I wouldn't recommend HH to a new grad though there are agencies that will hire new grads. I get paid per visit, so yes to some extent I choose my hours. I can take as many or as few patient's as I want and I schedule them based on times/days that work for both of us. I am required to do on call which is evenings and weekends that is done on a rotation with the other nurses.

I started out as a new grad in HH - Maternal/Child Health home visits. I loved the job and was pretty much able to make my own hours.
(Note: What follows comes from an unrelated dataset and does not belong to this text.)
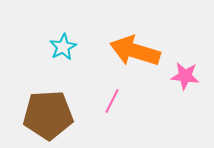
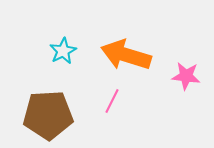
cyan star: moved 4 px down
orange arrow: moved 9 px left, 4 px down
pink star: moved 1 px right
I work in shift work, pediatric private duty home care, started as a new grad. The patients are wonderful, but the parents of the patients are what you have to worry about, they are all different. Yes, you can pick your hours and days, and if they have a case that the fits the schedule you want, they, the agency, will have you meet the patient and the family to see if you like it. But after more than two years of working various cases with various families, I am planning on getting a job in a nursing home. Having a parent micro-manage me is just too much. The parent of my patient has me leave my shoes at the front porch, does not let me eat in the patient's bedroom, I have to eat in kitchen, with a place mat under my meal, and then wipe the place mat with a Lysol wipe. And then she asks too many personal questions. When my patient has a BM and it smells the room like poop I then open both of his windows and she then comes in and closes the window by his head, even if it is a hot day. Then she freaks out if I open a new water bottle, because there is already an open one, I didn't know that. There are other things she freaks out about but too much to type. Be prepared to deal with family members that are nuttier than a fruitcake.

I also had one patient, age 13, that her stepfather would piss in the bathroom with the door open.